• _TEXT PASSAGE_

┌────────

Fast scale up when an asg fault #6729

daimaxiaxie · 2024-04-18T06:48:03Z

What type of PR is this?

/kind bug

What this PR does / why we need it:

when an asg fault(such as out of stock), Cluster Autoscaler should recovery quickly. Then scale up other asg.

Which issue(s) this PR fixes:

Special notes for your reviewer:

If the instance has error, add it to LongUnregistered immediately and then delete instance. Merge deleteCreatedNodesWithErrors into removeOldUnregisteredNodes.

Does this PR introduce a user-facing change?

None

Additional documentation e.g., KEPs (Kubernetes Enhancement Proposals), usage docs, etc.:

k8s-ci-robot · 2024-04-18T06:48:12Z

Hi @daimaxiaxie. Thanks for your PR.

I'm waiting for a kubernetes member to verify that this patch is reasonable to test. If it is, they should reply with /ok-to-test on its own line. Until that is done, I will not automatically test new commits in this PR, but the usual testing commands by org members will still work. Regular contributors should join the org to skip this step.

Once the patch is verified, the new status will be reflected by the ok-to-test label.

I understand the commands that are listed here.

└────────

• _SUPPLIED RECORDS_
┌────────

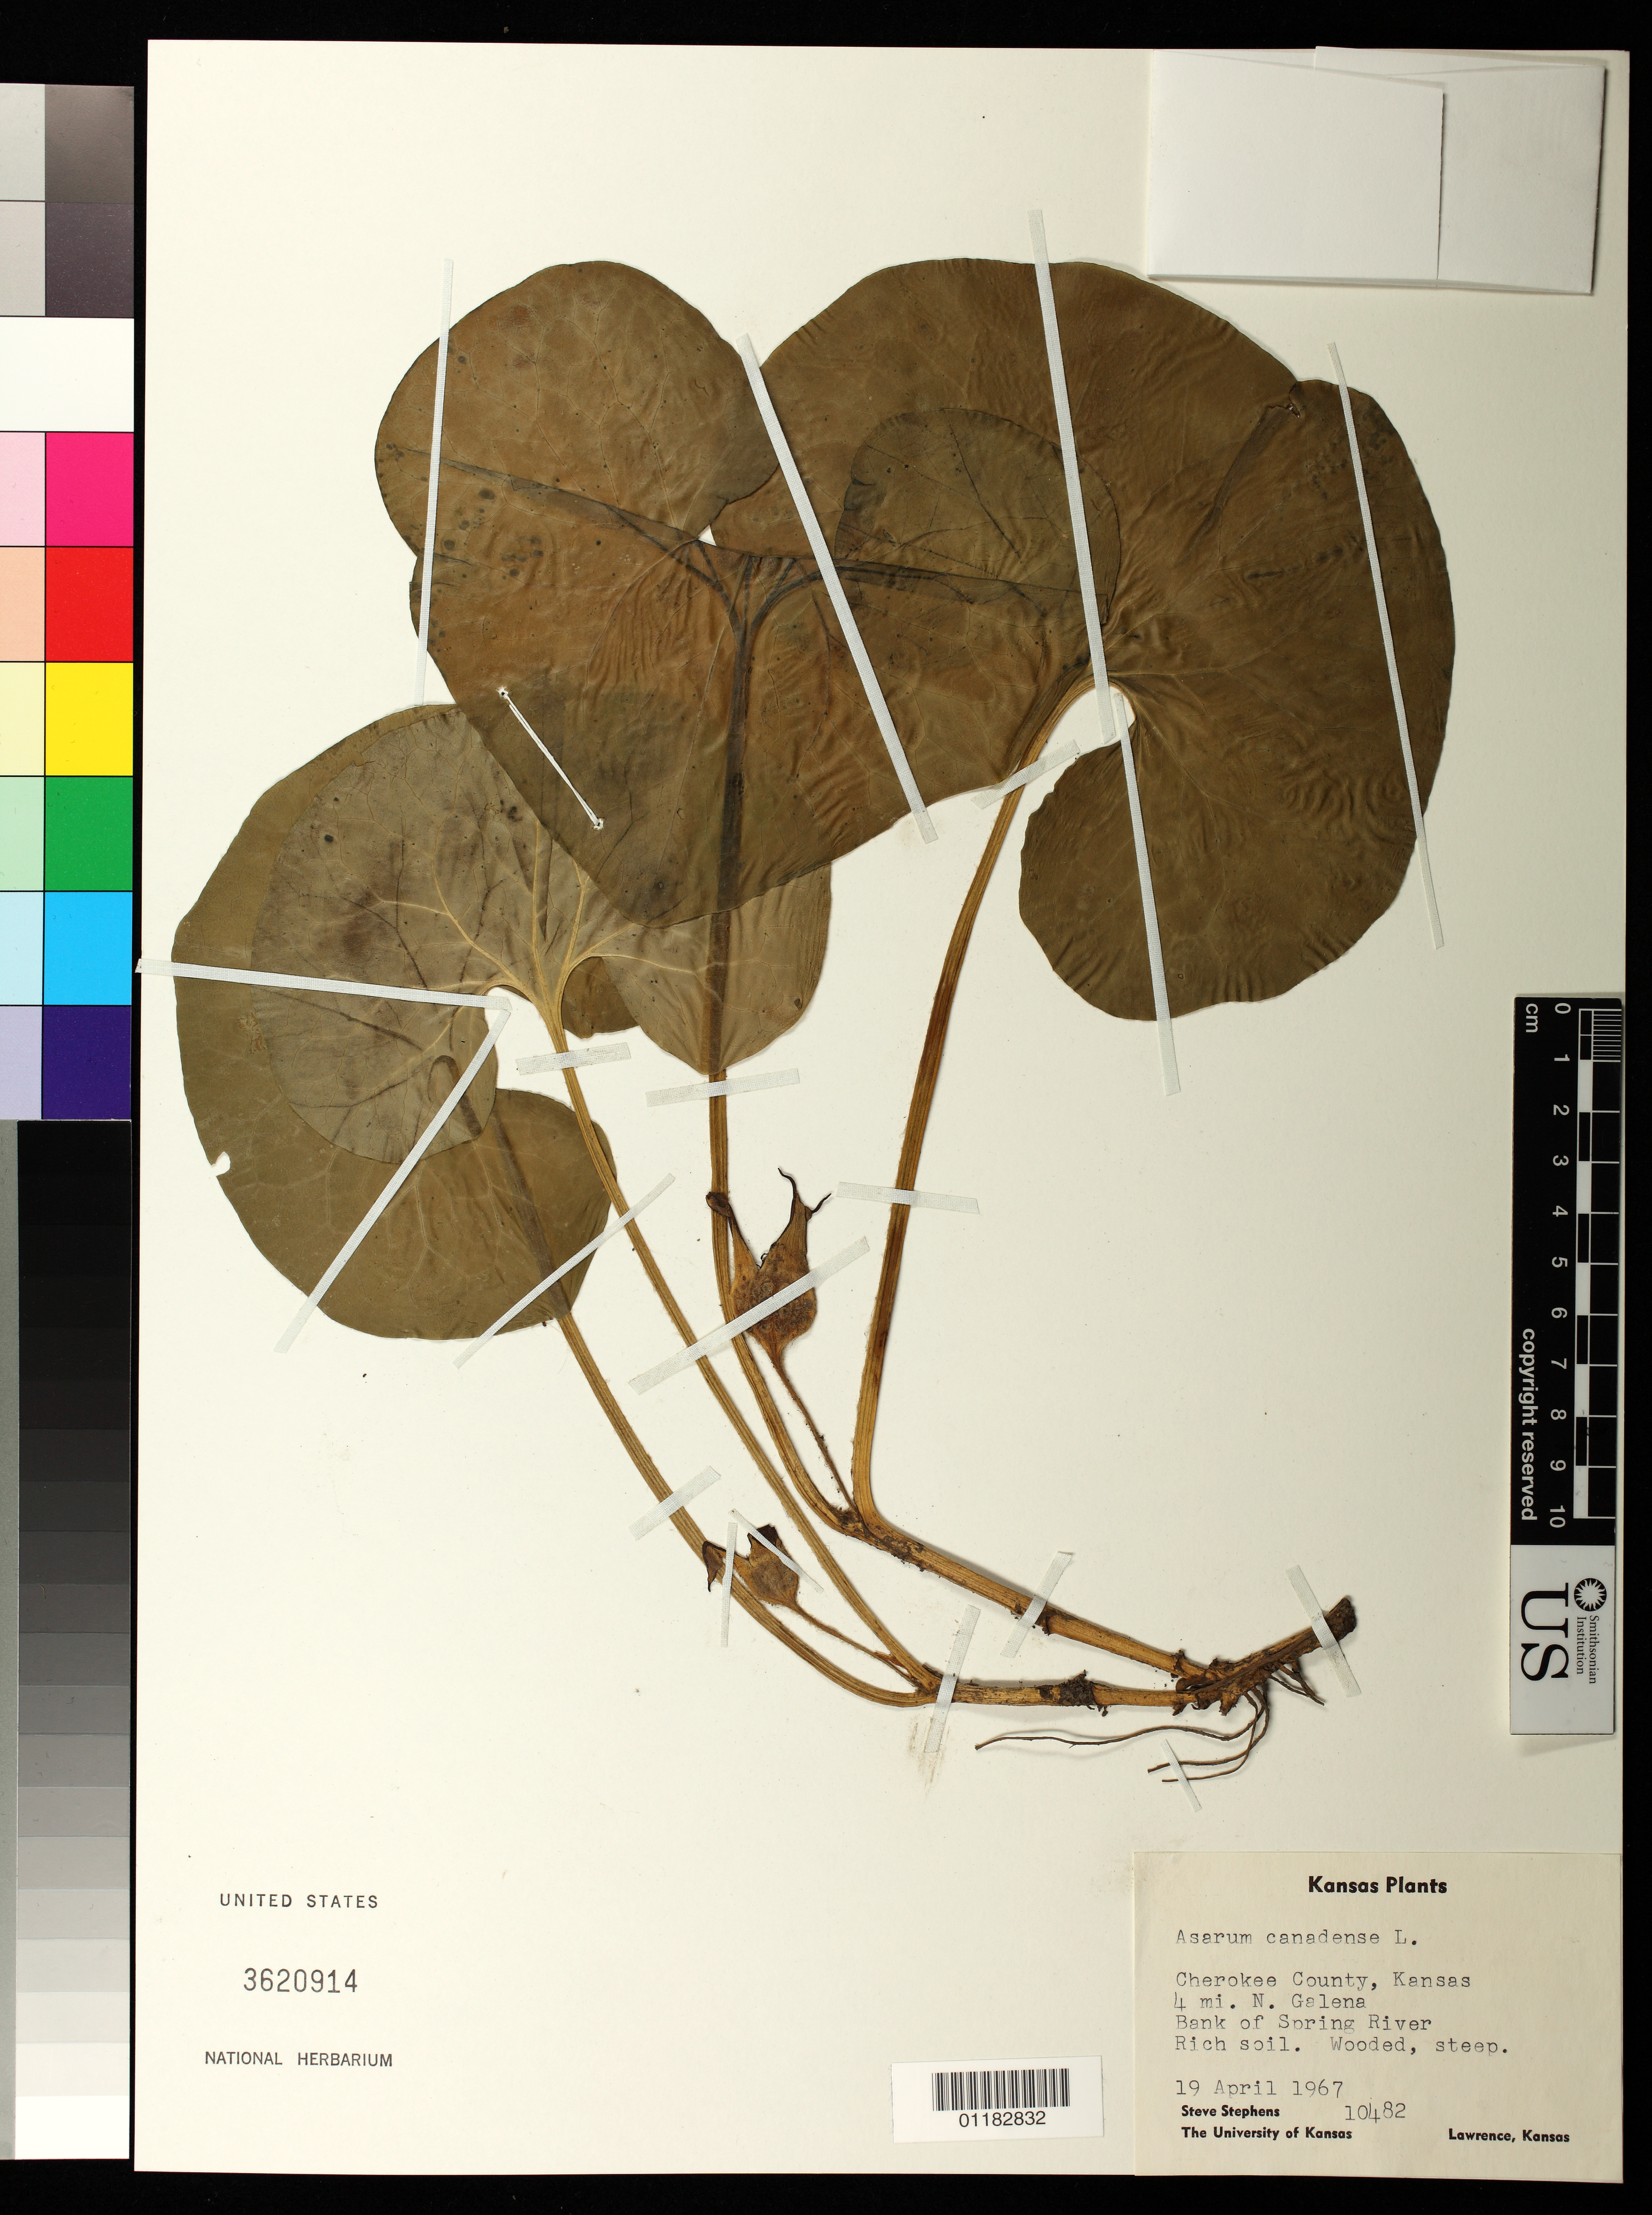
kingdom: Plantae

└────────
┌────────

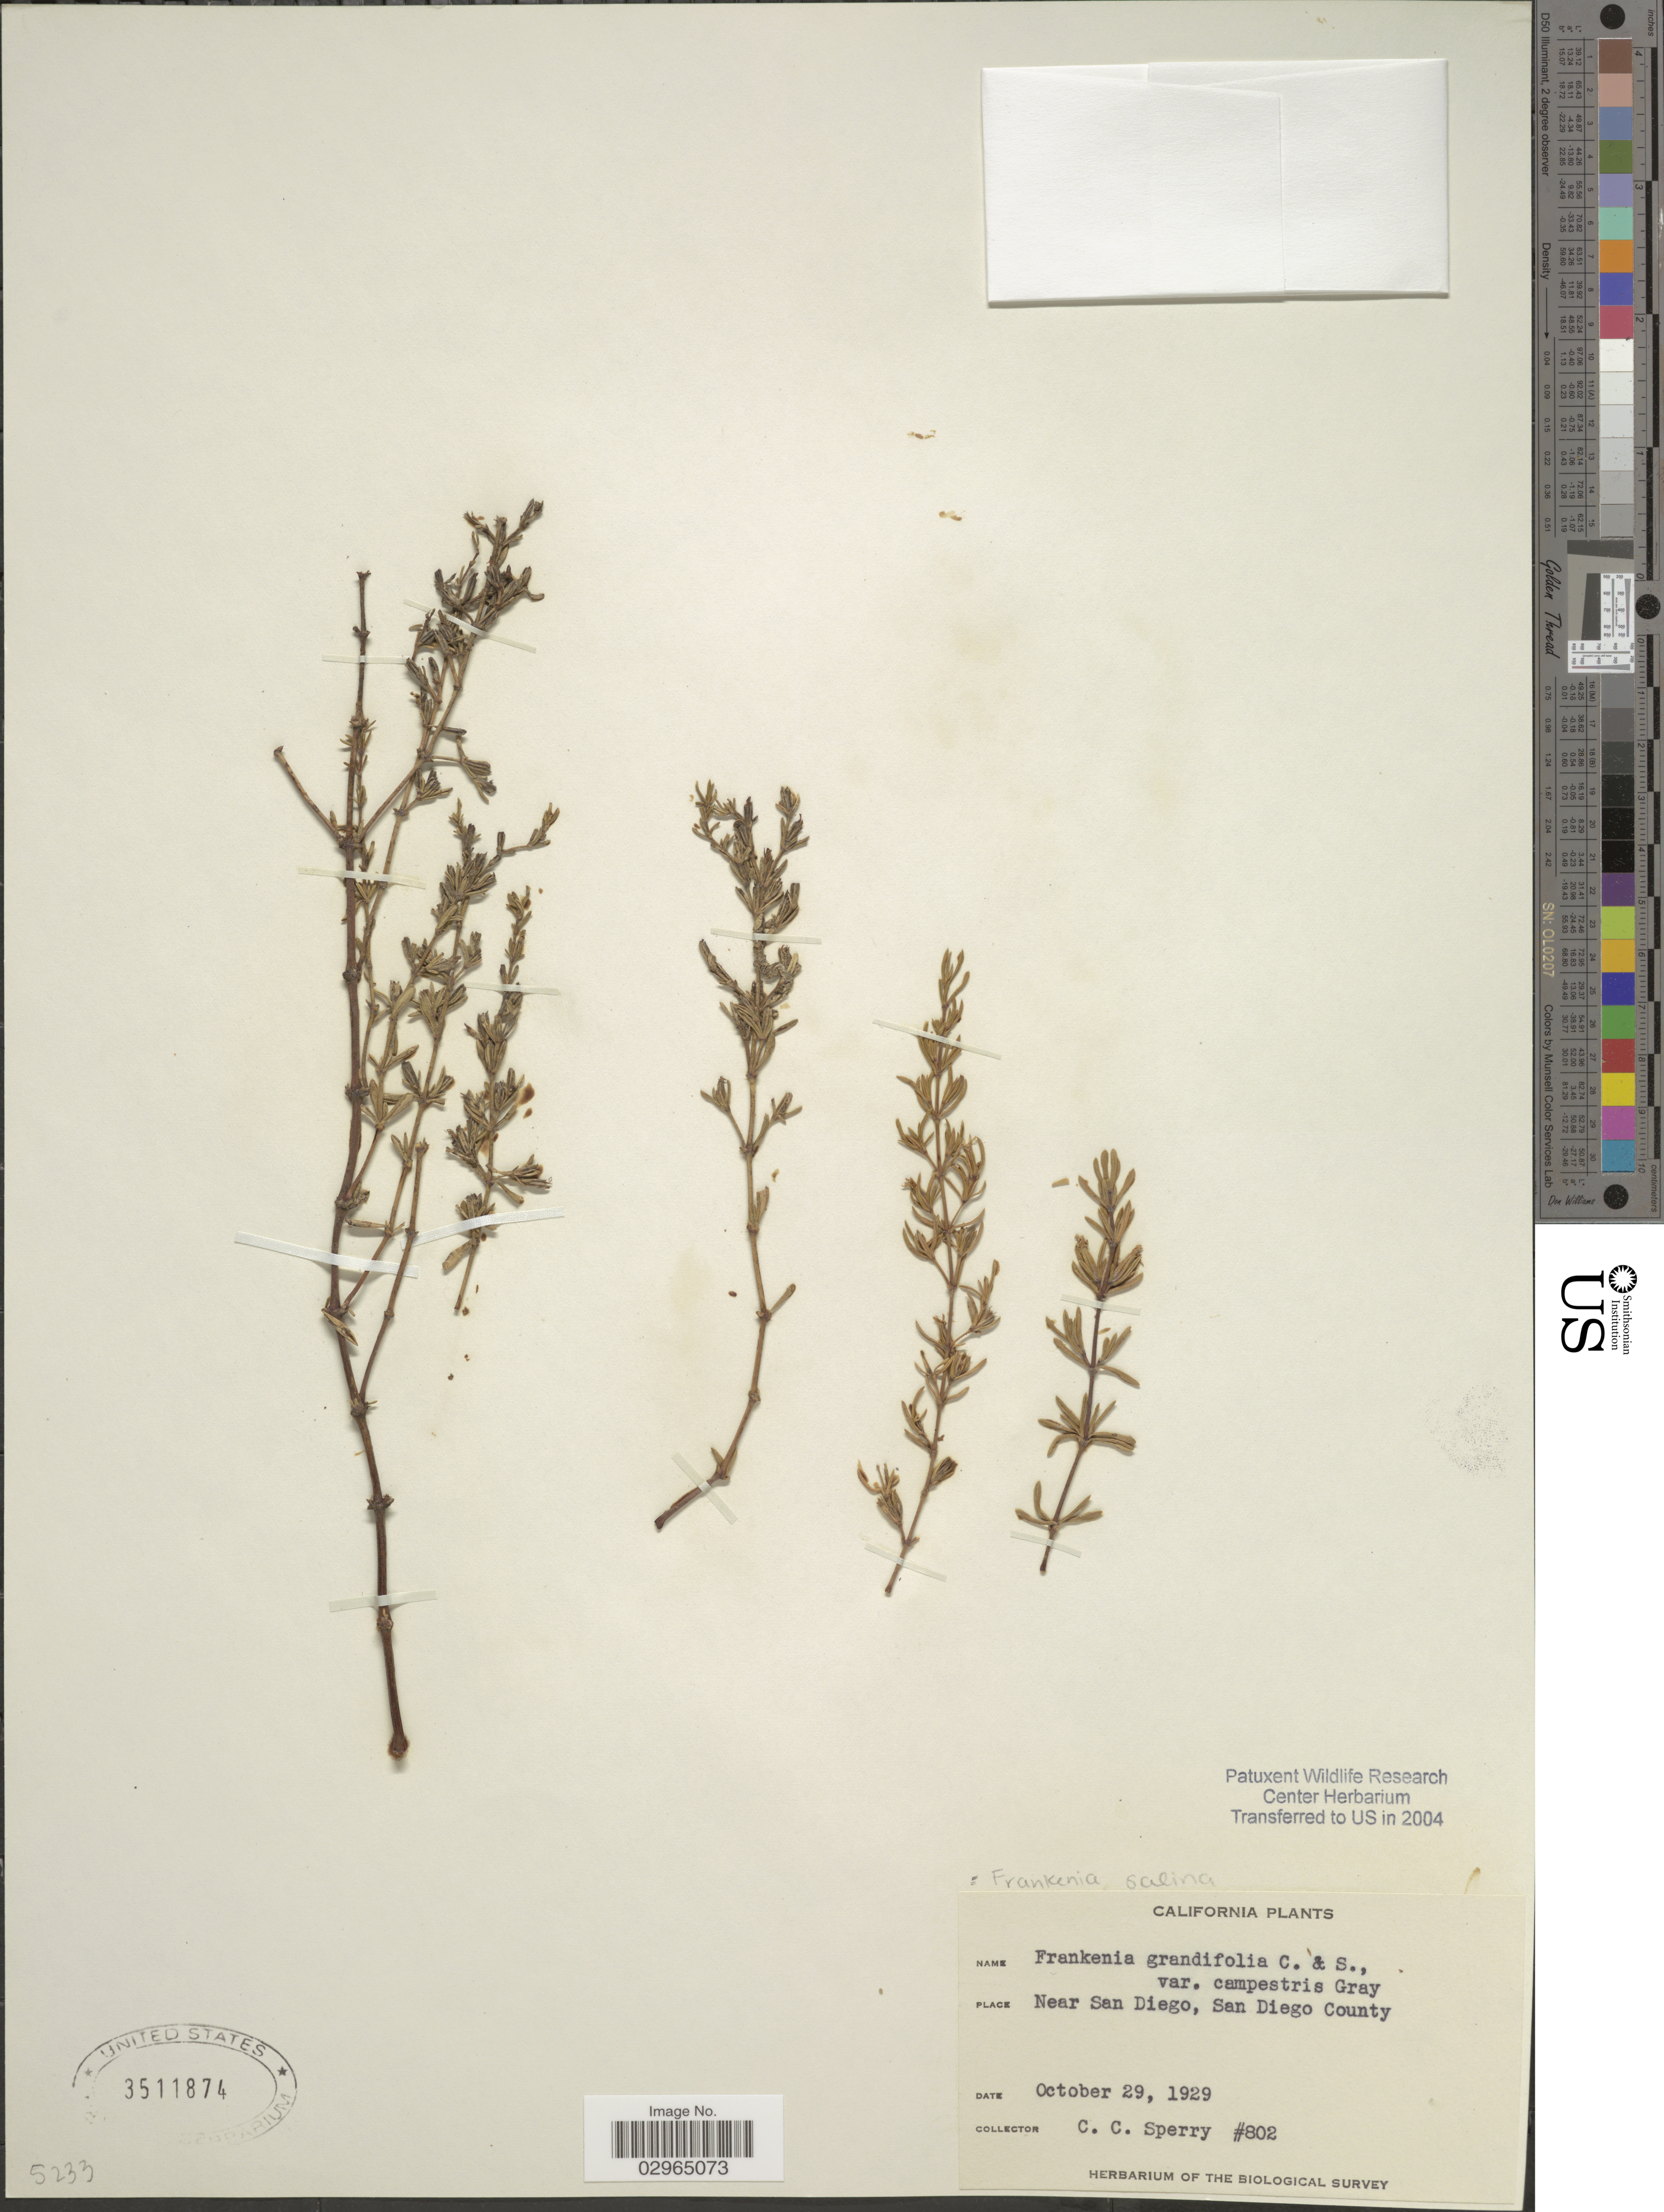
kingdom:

└────────

Pick up the pull request thread on fast scale-up after an ASG fault right after its last sentence and keep it going.

Instructions for interacting with me using PR comments are available here. If you have questions or suggestions related to my behavior, please file an issue against the kubernetes/test-infra repository.

towca · 2024-04-19T09:49:26Z

/ok-to-test

MaciekPytel · 2024-04-19T11:59:30Z

This does a pretty significant refactor of error handling mechanism, that doesn't seem strictly necessary for fast fail path in AWS. At the same time it's pretty risky - the way AWS provider does fake nodes there may be no difference between deleteCreatedNodesWithErrors and removeOldUnregisteredNodes, but how fake nodes behind the scenes vary widely between providers.
If we want to make changes like that, I'd like a strong and clear argument that this will not make a difference that is observable by any provider, regardless of how it implements fake nodes behind the scenes (e.g. in GCE there are no fake nodes at all, GCE MIG will really have instance objects in error states that must be cleaned up by CA).

daimaxiaxie · 2024-04-24T11:48:55Z

Makes sense, I made some changes. @MaciekPytel

deleteCreatedNodesWithErrors only delete State == cloudprovider.InstanceCreating && ErrorInfo != nil node.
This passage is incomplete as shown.